For a couple of Christmases I was part of the NHS.UK senior leadership team. When they were making the holiday cover rota, I used to joke, “you know where I am if there’s a service design emergency”. Well I won’t be making that joke again.
We have a Slack channel where designers share weekly updates with their colleagues. Scrolling through those, I can see the scale and pace at which teams have had to replan, reprioritise, reconfigure, and regroup. It makes me so proud of the many teams at NHS Digital, and of course the wider health and care system.
The past few weeks have felt like a sprint for some of them, but we’re under no illusions that there’s also a marathon ahead. My role right now is a supporting one, and that’s as it should be. The teams have got this. I’m here to advise, remove blockers, and keep moving on business as usual so that colleagues can do their best work to help the NHS at this horrendously difficult time.
What made me proud of my colleagues this week?
- NHS.UK colleagues continuing to respond rapidly to the changing situation. With the NHS content they create now powering Google’s knowledge panels, and the website address displayed on the podium at a Prime Ministerial press conference, they are the frontline of a massive public information effort.
- The 111 Online team who have continued to iterate their coronavirus service, again in response to medical advice that changes day by day.
- All the teams and staff who have put their other work on hold to pick up urgent new commissions for brand new services that the nation is likely to need in the coming weeks.
- All the teams that are quietly getting on with their work, and planning how they will keep on collaborating in the event of further more widespread disruption.
- Our continued ability to be user-centred and open about our work. Misaki wrote about her reflections on 6 months learning to be a user researcher, David pushed an important update to make our services a little more accessible, and Tero shared some work he has been doing to untangle the terminology around services, products and platforms.

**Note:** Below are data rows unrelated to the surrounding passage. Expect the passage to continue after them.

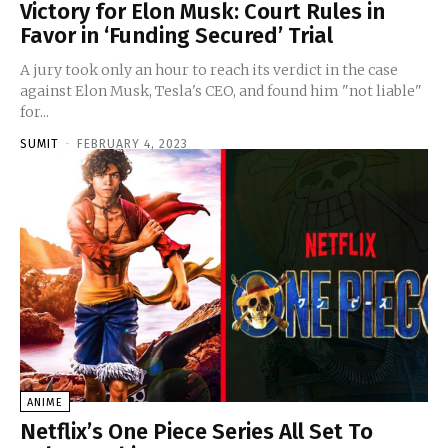
Victory for Elon Musk: Court Rules in
Favor in ‘Funding Secured’ Trial
A jury took only an hour to reach its verdict in the case
against Elon Musk, Tesla's CEO, and found him "not liable"
for...
SUMIT
-
FEBRUARY 4, 2023
ANIME
Netflix’s One Piece Series All Set To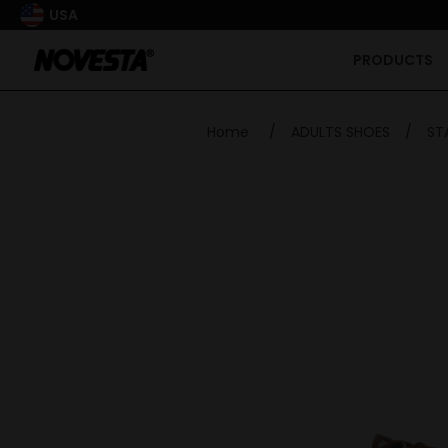
USA
PRODUCTS
Home
/
ADULTS SHOES
/
ST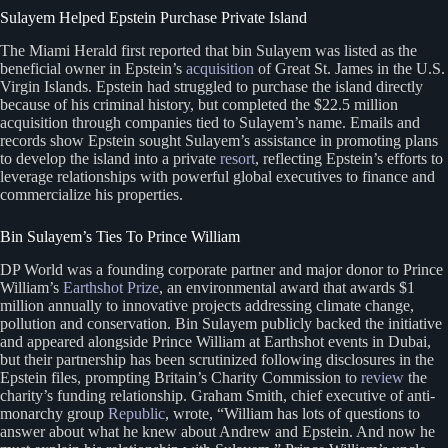
Sulayem Helped Epstein Purchase Private Island
The Miami Herald first reported that bin Sulayem was listed as the
beneficial owner in Epstein’s
acquisition
of Great St. James in the U.S.
Virgin Islands. Epstein had struggled to purchase the island directly
because of his criminal history, but completed the $22.5 million
acquisition through companies tied to Sulayem’s name. Emails and
records show Epstein sought Sulayem’s assistance in promoting plans
to develop the island into a private
resort
, reflecting Epstein’s efforts to
leverage relationships with powerful global executives to finance and
commercialize his properties.
Bin Sulayem’s Ties To Prince William
DP World was a founding corporate partner and major donor to Prince
William’s
Earthshot Prize
, an environmental award that awards $1
million annually to innovative projects addressing climate change,
pollution and conservation. Bin Sulayem publicly backed the initiative
and appeared alongside Prince William at Earthshot events in Dubai,
but their partnership has been scrutinized following disclosures in the
Epstein files, prompting Britain’s Charity Commission to
review
the
charity’s funding relationship. Graham Smith, chief executive of anti-
monarchy group
Republic
, wrote, “William has lots of questions to
answer about what he knew about Andrew and Epstein. And now he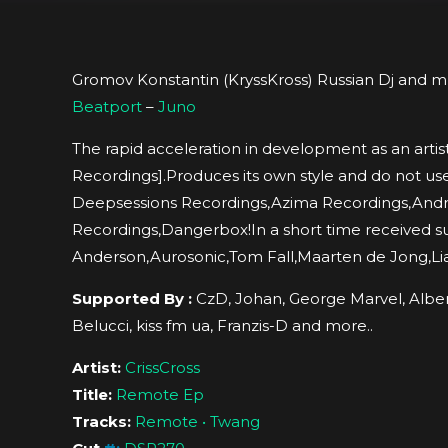
Gromov Konstantin (KryssKross) Russian Dj and mu
Beatport
–
Juno
The rapid acceleration in development as an arti
Recordings].Produces its own style and do not us
Deepsessions Recordings,Azima Recordings,An
Recordings,Dangerbox!In a short time received s
Anderson,Aurosonic,Tom Fall,Maarten de Jong,Li
Supported By :
CzD, Johan, George Marvel, Albert
Belucci, kiss fm ua, Franzis-D and more..
Artist:
CrissCross
Title:
Remote Ep
Tracks:
Remote • Twang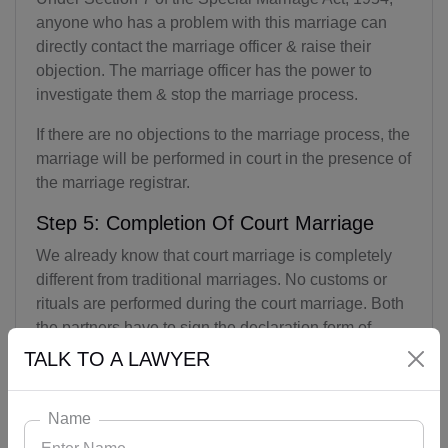
anyone who has a problem with this marriage can
directly contact the marriage officer & raise their
objection. The marriage officer has the power to
investigate them & stop the marriage process.
If there are no objections to the marriage process, the
marriage will be performed in court in the presence of
the marriage registrar.
Step 5: Completion Of Court Marriage
We already know that court marriage is completely
different from traditional marriages. No customs or
rituals are performed during the court marriage. Both
the partners have to sign the declaration form of
marriage in the presence of the marriage registrar & 3
TALK TO A LAWYER
witnesses. In this way, the marriage of both the
partners gets completed.
Name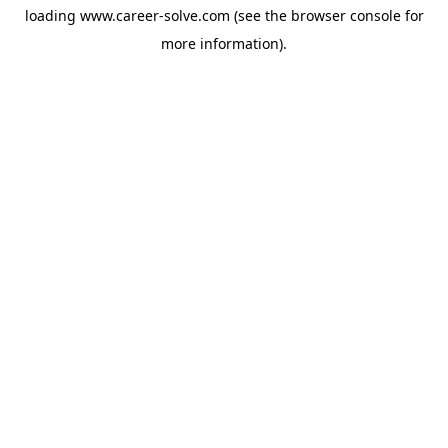
loading
www.career-solve.com
(see the
browser console
for
more information).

- The calmness with which senior leaders in our organisation are balancing the need to support the health and care system with new information and services, while continuing with business as usual and other important non-Covid-19 work where possible.
I do not believe this organisation could have mounted a response like this two years ago. That’s the true measure of our digital transformation: we have mature, multidisciplinary teams who can be pointed at a new problem and just run with it. Central co-ordination is key of course, but we can only move at the pace that’s now demanded of us because everyone instinctively understands the role they have to play, and knows how to operate with a high degree of aligned autonomy.
Our product development strategy had three objectives:
- to be design and user led
- to be open and agile, and
- to have the best team
Under pressure, people have proved they can be all of those things. Did I mention I am immensely proud of them all?
What do I need to take care of?
- It’s important that everyone on the team looks after their own wellbeing, and that of their families and colleagues. No one knows how long this may last, or what may be asked of us. We need to guard against signs of fatigue and burn-out, both as individuals and in those around us.
- I was furious when I heard that a colleague had been subject to coronavirus-related racism, and proud of her for confronting her abusers. There is no place for that, especially when the abuse is directed at NHS staff.
- I’m helping with recruitment to some key roles at the moment. We need to make sure we get the right candidates for each role, and bring them on board to the organisation with the best experience possible, even if there’s a lot else going on when they arrive.
- It’s coming up to the end of the financial year, which also marks a milestone for a piece of work that’s transferring to another health and care national organisation. I need to make sure we still deal with that efficiently, and have solid plans for my user-centred design team in the next financial year.
A couple of milestones
- It’s exactly a year since I started writing weeknotes in this format. The impetus for me was that I’d just started on the NHS Leadership Academy Nye Bevan Programme. Writing weeknotes helped me to keep track of my learning, and gather evidence that I could include in my written work for the programme. I’ve finished the programme now, but the weeknoting habit seems to have stuck!
- This week, my Bevan Programme peers and I got the brilliant news that we have all officially passed the programme. After the most challenging and stretching leadership development I’ve ever done, I now get to say I have an Award in Executive Healthcare Leadership. If you’re reading this and wondering whether the programme might be right for you, I’d be very happy to chat about my experience.